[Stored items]
·····

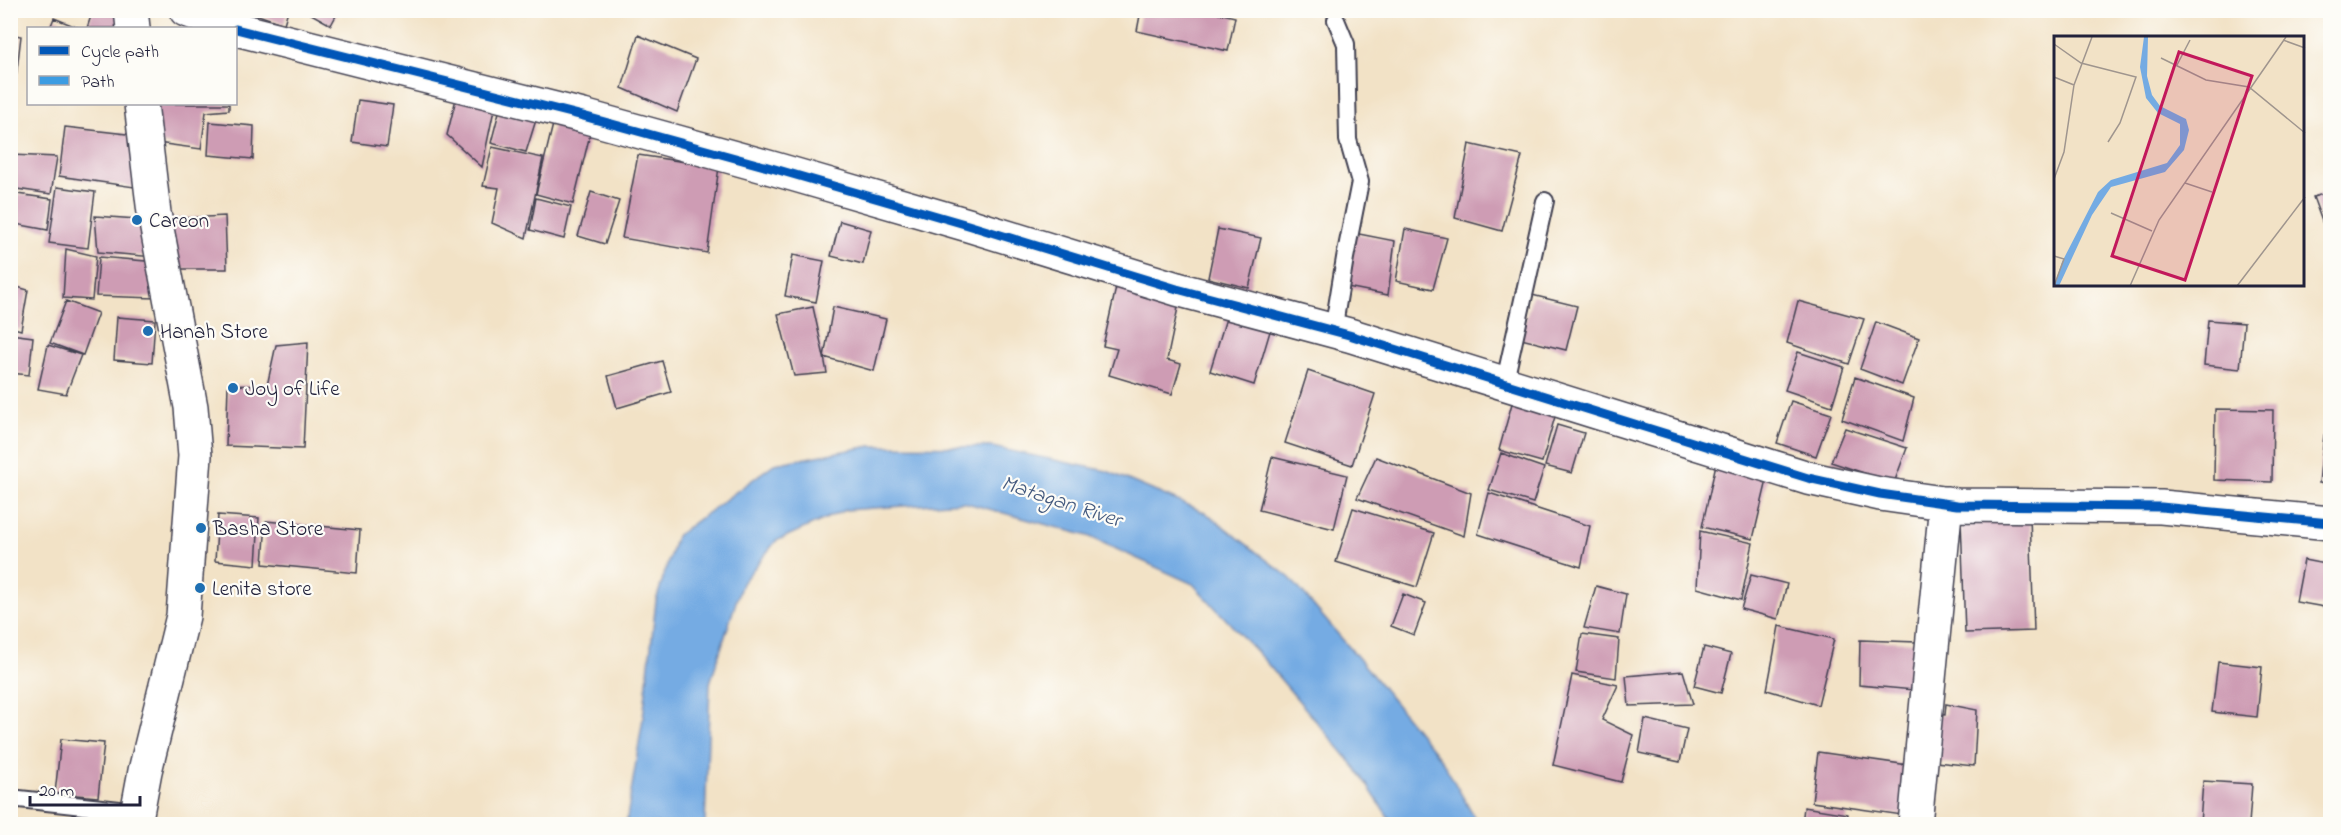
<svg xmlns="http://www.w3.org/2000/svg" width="2341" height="835" font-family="'Indie Flower',sans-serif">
<rect width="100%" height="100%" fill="#fdfcf7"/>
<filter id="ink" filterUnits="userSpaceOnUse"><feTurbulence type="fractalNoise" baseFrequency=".0167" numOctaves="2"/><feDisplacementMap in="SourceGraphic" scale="12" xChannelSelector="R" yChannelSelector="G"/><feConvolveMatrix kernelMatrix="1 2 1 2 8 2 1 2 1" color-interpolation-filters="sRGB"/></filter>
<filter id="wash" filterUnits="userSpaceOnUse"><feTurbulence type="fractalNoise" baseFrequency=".008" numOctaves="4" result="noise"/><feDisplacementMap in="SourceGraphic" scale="24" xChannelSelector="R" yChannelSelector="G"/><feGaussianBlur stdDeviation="1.35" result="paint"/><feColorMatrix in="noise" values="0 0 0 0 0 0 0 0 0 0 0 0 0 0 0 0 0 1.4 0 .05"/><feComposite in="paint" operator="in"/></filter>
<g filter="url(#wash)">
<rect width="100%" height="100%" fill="#f2e2c6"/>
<path fill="#74abe3" stroke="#4b668f" stroke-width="1.5" d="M871 446 992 447 1107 471 1206 513 1290 578 1361 661 1443 762 1478 824H1393L1355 767 1265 661 1193 584 1088 536 963 502 845 510 776 541 742 583 710 683 705 824H626L643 718 656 601 676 536 774 464Z"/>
<g id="blocks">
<path fill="#ce9cb4" d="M93 10H127L121 28H87Z
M244 10H288L284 24Z
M304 10H339L331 25Z
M1141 10H1205L1235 17 1228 51 1137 31Z
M54 18 79 28H50Z
M10 34 21 36 16 78 10 77Z
M638 35 696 59 677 112 622 88Z
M458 91 496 100 482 167 447 135Z
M358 100 393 105 387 147 352 142Z
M150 104H229V110L206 112 201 149 150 142Z
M499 112 536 120 526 152 491 143Z
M555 116 592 126 573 204 536 194Z
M210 122 254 126 253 159 208 155Z
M65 127 135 135 134 187 59 176Z
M1469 144 1522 156 1502 231 1455 218Z
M492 147 543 158 526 238 492 223 499 188 483 186Z
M10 155 57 157 51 194 10 188Z
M638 155 719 167 707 253 622 238Z
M57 187 95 192 88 248 49 243Z
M591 192 619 201 605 244 578 236Z
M2330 192V243L2313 197Z
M10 193 52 199 48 230 10 223Z
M536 198 571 207 564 239 530 230Z
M95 216 151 220 154 257 98 252Z
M225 216 227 269H175L168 219Z
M840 221 871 230 863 264 831 256Z
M1218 229 1261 238 1249 288 1208 278Z
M1405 229 1447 238 1433 289 1396 281Z
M1354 233 1395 241 1388 295 1347 287Z
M66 249 96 256 92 300 63 298Z
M793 255 824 261 816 302 785 296Z
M99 257 157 262 155 298 96 296Z
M1117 283 1180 298 1167 360 1181 364 1172 394 1109 375 1117 349 1103 346Z
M10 285 28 290 21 330 10 327Z
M1532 295 1577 306 1566 350 1521 339Z
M66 301 98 313 83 355 50 343Z
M1798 301 1864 319 1849 364 1787 343Z
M813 307 824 357 833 307 886 319 874 371 824 357 827 373 794 376 778 314Z
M1227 315 1271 328 1254 385 1210 371Z
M117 317 155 320 152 363 114 360Z
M2208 320 2244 323 2240 369 2204 365Z
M1876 322 1919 338 1902 385 1860 369Z
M10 334 33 337 29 375 10 373Z
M308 342 303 449 226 446 228 385 267 386 276 345Z
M48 345 81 355 66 394 38 389Z
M1798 352 1844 367 1832 406 1785 390Z
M662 361 671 392 617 408 608 376Z
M1308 371 1375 394 1352 465 1285 443Z
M1855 377 1914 398 1903 441 1842 419Z
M1513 400 1556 413 1542 462 1499 450Z
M1791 401 1831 414 1816 456 1777 443Z
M2215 409 2273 410 2272 482 2214 480Z
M1557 425 1584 433 1572 473 1545 466Z
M1845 428 1907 448 1894 483 1831 462Z
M2324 435H2330V484L2319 483Z
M1501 453 1544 468 1533 503 1489 490Z
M1272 457 1347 475 1334 529 1259 510Z
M1376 457 1471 493 1464 536 1357 498Z
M1716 464 1768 476 1753 539 1702 527Z
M1489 493 1590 526 1581 567 1478 534Z
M1353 508 1434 533 1417 587 1336 562Z
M218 515 259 518 256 565 215 561Z
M2030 516 2034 631 1965 633 1961 518Z
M266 521 360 530 357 573 263 564Z
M1700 531 1753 543 1741 600 1697 588Z
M2304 560 2330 565V608L2296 602Z
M1751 575 1787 584 1778 619 1741 609Z
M1596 586 1626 594 1620 634 1584 628Z
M1403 594 1426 603 1414 635 1391 626Z
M1779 626 1834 639 1818 705 1767 690Z
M1582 634 1619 639 1616 678 1576 672Z
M1860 640 1917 642 1914 690 1859 685Z
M1704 647 1731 654 1721 693 1694 686Z
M2218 662 2262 667 2257 717 2212 712Z
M1683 671 1693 704 1629 706 1626 676Z
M1572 675 1618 685 1602 720 1633 735 1621 782 1553 765Z
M1946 704 1977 710 1974 766 1926 761 1930 714 1945 715Z
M1645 719 1687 729 1680 762 1639 753Z
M61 739 104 743 98 797 55 793Z
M1818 752 1908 765 1902 815 1812 802Z
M2203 781 2252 784 2249 824H2200Z
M1804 807 1848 814 1846 824H1802Z"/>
</g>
</g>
<g filter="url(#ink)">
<use href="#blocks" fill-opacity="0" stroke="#413f50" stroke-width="1.5"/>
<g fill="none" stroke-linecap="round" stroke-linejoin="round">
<defs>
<path id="lane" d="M1333 331 1345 258 1360 182 1348 140 1346 44 1336 20
M1504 385 1545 201
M10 798 138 812"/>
<path id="street" d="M131 10 133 28
M186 10 235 28
M236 29 583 116 775 169 968 225 1177 289 1349 335 1808 478 1880 494 1957 505 2161 507 2330 523
M135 824 145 771 183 616 195 456 191 407 154 213 141 104
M1915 824 1946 503"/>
</defs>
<use href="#lane" stroke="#413f50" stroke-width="20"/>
<use href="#street" stroke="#413f50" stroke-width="36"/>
<use href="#lane" stroke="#fff" stroke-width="16"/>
<use href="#street" stroke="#fff" stroke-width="33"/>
<path stroke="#3c9ce2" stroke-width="8" stroke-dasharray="15 8" stroke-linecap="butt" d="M10 805 17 800"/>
<defs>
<path id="cycleway" d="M236 29 583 116 775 169 968 225 1177 289 1349 335 1808 478 1880 494 1957 505 2161 507 2330 523"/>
</defs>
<use href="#cycleway" stroke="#fdfcf7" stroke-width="13"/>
<use href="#cycleway" stroke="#0057b8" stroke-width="9"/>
</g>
</g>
<g fill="#1f6fb2" stroke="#fdfcf7" stroke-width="2">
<circle cx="137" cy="220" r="6"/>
<circle cx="148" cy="331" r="6"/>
<circle cx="233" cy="388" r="6"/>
<circle cx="201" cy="528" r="6"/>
<circle cx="200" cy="588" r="6"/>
</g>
<g text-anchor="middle" stroke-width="4.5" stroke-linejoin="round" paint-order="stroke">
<g font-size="21" fill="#22223b" stroke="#fdfcf7" text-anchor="start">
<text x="149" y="227">Careon</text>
<text x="160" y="338">Hanah Store</text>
<text x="245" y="395">Joy of Life</text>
<text x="213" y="535">Basha Store</text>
<text x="212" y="595">Lenita store</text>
</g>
<g font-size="22" font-style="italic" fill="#43597e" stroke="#fdfcf7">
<text transform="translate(1062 500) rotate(18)" y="8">Matagan River</text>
</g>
</g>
<g transform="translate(2054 36)">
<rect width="250" height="250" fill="#f2e2c6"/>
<path d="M90 1H94L93 40 98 59 106 70 132 83 135 94 130 114 111 136 57 151 38 179 5 250H0L8 226 44 156 57 144 113 127 126 109V88L104 77 92 62 86 31Z" fill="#74abe3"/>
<path fill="none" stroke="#9f958e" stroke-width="1.5" d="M229 4 251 12M0 8 27 27 82 41 66 87 54 106M107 22 152 44 195 51 251 97M123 29 136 4M0 41 20 49M0 143 10 116 20 49 38 1M131 147 158 156M57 177 98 195M0 220 10 223 0 250M76 250 105 184 232 1M183 250 251 161"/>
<path fill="#c2185b" fill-opacity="0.15" stroke="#c2185b" stroke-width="3" d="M125 16 198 40 131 244 58 220Z"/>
<rect width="250" height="250" fill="none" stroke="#22223b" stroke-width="3"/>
</g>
<rect width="2341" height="835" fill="none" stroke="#fdfcf7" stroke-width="36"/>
<rect x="27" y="27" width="210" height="78" fill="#fdfcf7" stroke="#a5a5ac" stroke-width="1.5"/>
<rect x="39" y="46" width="30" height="9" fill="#0057b8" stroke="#a5a5ac" stroke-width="1.5"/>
<text x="81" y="57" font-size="18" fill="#22223b">Cycle path</text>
<rect x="39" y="76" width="30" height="9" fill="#3c9ce2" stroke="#a5a5ac" stroke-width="1.5"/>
<text x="81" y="87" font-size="18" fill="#22223b">Path</text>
<path d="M30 796v9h110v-9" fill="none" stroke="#22223b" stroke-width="3"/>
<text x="39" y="796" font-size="18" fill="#22223b" stroke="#fdfcf7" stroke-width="4.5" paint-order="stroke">20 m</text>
</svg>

·····

*Your assignment*
In the entries above, find each line with "wash" and list it.

*Solved problem*
<filter id="wash" filterUnits="userSpaceOnUse"><feTurbulence type="fractalNoise" baseFrequency=".008" numOctaves="4" result="noise"/><feDisplacementMap in="SourceGraphic" scale="24" xChannelSelector="R" yChannelSelector="G"/><feGaussianBlur stdDeviation="1.35" result="paint"/><feColorMatrix in="noise" values="0 0 0 0 0 0 0 0 0 0 0 0 0 0 0 0 0 1.4 0 .05"/><feComposite in="paint" operator="in"/></filter>
<g filter="url(#wash)">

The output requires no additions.